— START OF Data provided —

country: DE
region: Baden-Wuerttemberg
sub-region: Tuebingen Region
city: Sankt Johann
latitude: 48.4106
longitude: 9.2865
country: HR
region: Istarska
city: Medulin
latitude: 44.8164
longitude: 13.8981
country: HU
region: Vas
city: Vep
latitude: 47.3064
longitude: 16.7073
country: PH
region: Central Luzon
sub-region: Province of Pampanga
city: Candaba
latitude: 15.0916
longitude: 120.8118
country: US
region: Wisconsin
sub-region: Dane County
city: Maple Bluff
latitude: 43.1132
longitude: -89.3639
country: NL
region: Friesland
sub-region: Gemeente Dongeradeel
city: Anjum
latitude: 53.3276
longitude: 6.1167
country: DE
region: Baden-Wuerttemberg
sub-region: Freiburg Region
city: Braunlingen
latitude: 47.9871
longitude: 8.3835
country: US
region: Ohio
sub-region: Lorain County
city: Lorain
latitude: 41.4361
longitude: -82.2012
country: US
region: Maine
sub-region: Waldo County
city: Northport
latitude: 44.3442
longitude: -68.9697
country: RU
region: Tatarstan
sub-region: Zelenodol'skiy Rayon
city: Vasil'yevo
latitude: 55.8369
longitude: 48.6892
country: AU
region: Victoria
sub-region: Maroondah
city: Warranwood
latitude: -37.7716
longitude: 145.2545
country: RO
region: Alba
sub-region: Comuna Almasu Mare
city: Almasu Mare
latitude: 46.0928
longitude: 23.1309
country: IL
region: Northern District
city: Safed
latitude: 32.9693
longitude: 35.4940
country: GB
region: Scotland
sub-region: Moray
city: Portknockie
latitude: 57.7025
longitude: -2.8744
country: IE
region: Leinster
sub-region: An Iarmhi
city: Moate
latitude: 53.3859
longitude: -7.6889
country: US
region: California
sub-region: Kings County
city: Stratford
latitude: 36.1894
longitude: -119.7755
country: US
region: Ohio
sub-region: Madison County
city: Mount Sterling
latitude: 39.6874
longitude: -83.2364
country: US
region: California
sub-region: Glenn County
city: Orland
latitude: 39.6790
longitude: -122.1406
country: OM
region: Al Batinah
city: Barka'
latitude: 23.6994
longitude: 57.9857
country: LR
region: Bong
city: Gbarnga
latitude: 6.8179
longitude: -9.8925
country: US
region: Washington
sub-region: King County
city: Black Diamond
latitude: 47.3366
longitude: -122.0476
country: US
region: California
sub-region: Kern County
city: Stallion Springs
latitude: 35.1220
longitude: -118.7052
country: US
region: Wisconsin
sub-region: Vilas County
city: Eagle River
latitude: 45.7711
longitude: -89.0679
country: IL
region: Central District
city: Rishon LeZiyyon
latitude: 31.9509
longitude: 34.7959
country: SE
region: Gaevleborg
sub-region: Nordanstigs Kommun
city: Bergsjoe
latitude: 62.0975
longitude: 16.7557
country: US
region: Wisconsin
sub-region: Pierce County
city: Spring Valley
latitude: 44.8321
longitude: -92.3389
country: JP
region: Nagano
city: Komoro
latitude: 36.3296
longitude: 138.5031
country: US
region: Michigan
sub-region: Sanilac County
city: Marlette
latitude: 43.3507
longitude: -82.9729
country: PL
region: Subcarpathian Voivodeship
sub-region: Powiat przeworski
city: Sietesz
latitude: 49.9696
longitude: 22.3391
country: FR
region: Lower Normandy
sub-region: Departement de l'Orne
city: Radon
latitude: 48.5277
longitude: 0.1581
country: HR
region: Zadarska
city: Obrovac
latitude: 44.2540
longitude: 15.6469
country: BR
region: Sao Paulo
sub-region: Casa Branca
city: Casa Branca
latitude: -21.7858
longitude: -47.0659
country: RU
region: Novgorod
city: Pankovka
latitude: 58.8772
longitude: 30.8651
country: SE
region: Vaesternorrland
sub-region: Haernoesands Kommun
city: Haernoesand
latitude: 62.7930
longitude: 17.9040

— END OF Data provided —

Please output the lines from the start of the records through the line containing "region: Central Luzon", including that line.

▶ [Written answer]:
country: DE
region: Baden-Wuerttemberg
sub-region: Tuebingen Region
city: Sankt Johann
latitude: 48.4106
longitude: 9.2865
country: HR
region: Istarska
city: Medulin
latitude: 44.8164
longitude: 13.8981
country: HU
region: Vas
city: Vep
latitude: 47.3064
longitude: 16.7073
country: PH
region: Central Luzon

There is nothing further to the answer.